Pfarrerbild im Wandel

Erfahrungen zum Umgang mit Strukturveränderungen in den Gemeinden beim 3. Ökumenischen Pastoralkolleg

Die gesellschaftlichen Entwicklungen haben die Arbeit in der Gemeinde sehr verändert. Demografischer Wandel, Mitgliederrückgang, Entvölkerung sind Schlagworte, die einen Schrumpfungsprozess beschreiben, wie er viele ländliche und kleinstädtische Gemeinden betrifft. Welche Auswirkungen hat dies für das Berufsbild des Pfarrers? Wie kann die Arbeit insbesondere im ländlichen Bereich gestaltet werden, so dass sie Freude bereitet und Gemeinde aufgebaut wird?
Diese Fragen betreffen trotz innerer Unterschiede die evangelische und die katholische Kirche in ganz ähnlicher Weise. Darum bot es sich an, beim 3. Ökumenischen Pastoralkolleg des Evangelischen Bundes Sachsen in Meißen im März 2015 auch konfessionsübergreifend gemeinsam darüber nachzudenken.
Im Ergebnis geht es wesentlich um die Balance und die sinnvolle Verzahnung zwischen Region und Ortsgemeinde. Beide Pole sind wichtig und brauchen einander – stärker noch, als dies heute vielfach bewusst ist. Die rückläufigen Ressourcen erlauben es nicht, das volle von Hauptamtlichen organisierte Programm in jedem Dorf aufrechtzuerhalten. Manches muss in der Region konzentriert werden. Andererseits ist die Region allein geistlich tot, wenn sie nicht aus Gemeinden besteht, in denen geistliches Leben vor Ort geschieht. Welche Bereiche kirchlichen Lebens wo sinnvoll angesiedelt sind, ist die eigentliche Gestaltungsaufgabe.

VORLIEGENDE EINTRÄGE:
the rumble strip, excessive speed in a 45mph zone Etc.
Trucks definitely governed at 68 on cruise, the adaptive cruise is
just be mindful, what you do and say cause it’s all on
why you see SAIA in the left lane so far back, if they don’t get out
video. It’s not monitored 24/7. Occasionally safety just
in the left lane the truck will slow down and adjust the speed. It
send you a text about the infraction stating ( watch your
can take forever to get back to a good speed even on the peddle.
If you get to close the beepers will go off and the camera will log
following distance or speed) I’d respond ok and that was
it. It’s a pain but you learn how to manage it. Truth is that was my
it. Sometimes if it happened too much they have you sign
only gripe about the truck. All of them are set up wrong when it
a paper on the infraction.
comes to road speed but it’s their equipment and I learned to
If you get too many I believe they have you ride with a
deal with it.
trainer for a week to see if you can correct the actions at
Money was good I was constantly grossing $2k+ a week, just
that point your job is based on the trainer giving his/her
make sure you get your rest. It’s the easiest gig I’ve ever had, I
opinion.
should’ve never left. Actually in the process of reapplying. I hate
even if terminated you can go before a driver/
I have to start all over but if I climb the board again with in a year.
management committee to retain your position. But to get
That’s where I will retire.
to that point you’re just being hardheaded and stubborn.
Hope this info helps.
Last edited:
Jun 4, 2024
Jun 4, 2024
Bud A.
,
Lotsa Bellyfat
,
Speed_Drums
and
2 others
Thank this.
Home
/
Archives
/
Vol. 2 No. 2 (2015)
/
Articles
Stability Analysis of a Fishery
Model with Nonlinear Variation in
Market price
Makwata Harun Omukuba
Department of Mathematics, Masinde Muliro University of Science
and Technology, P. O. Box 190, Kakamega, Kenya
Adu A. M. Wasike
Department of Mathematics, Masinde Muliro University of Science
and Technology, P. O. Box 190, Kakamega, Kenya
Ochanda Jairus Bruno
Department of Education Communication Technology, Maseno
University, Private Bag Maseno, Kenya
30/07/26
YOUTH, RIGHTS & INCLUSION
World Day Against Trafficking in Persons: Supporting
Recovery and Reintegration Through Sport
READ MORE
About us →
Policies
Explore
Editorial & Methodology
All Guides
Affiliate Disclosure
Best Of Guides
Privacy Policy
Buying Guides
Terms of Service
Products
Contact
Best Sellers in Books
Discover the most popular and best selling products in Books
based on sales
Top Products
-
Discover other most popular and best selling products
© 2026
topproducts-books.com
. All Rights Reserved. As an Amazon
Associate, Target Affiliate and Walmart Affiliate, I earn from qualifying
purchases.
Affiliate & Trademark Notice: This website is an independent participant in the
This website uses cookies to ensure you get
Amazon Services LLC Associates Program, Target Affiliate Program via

AUFGABE:
Schreibe aus dem Auszug zum Pfarrerbild im Wandel die Stelle wortgetreu ab, die mit den Worten „Diese Fragen betreffen“ einsetzt und mit „gemeinsam darüber nachzudenken.“ schließt.

ERGEBNIS:
Diese Fragen betreffen trotz innerer Unterschiede die evangelische und die katholische Kirche in ganz ähnlicher Weise. Darum bot es sich an, beim 3. Ökumenischen Pastoralkolleg des Evangelischen Bundes Sachsen in Meißen im März 2015 auch konfessionsübergreifend gemeinsam darüber nachzudenken.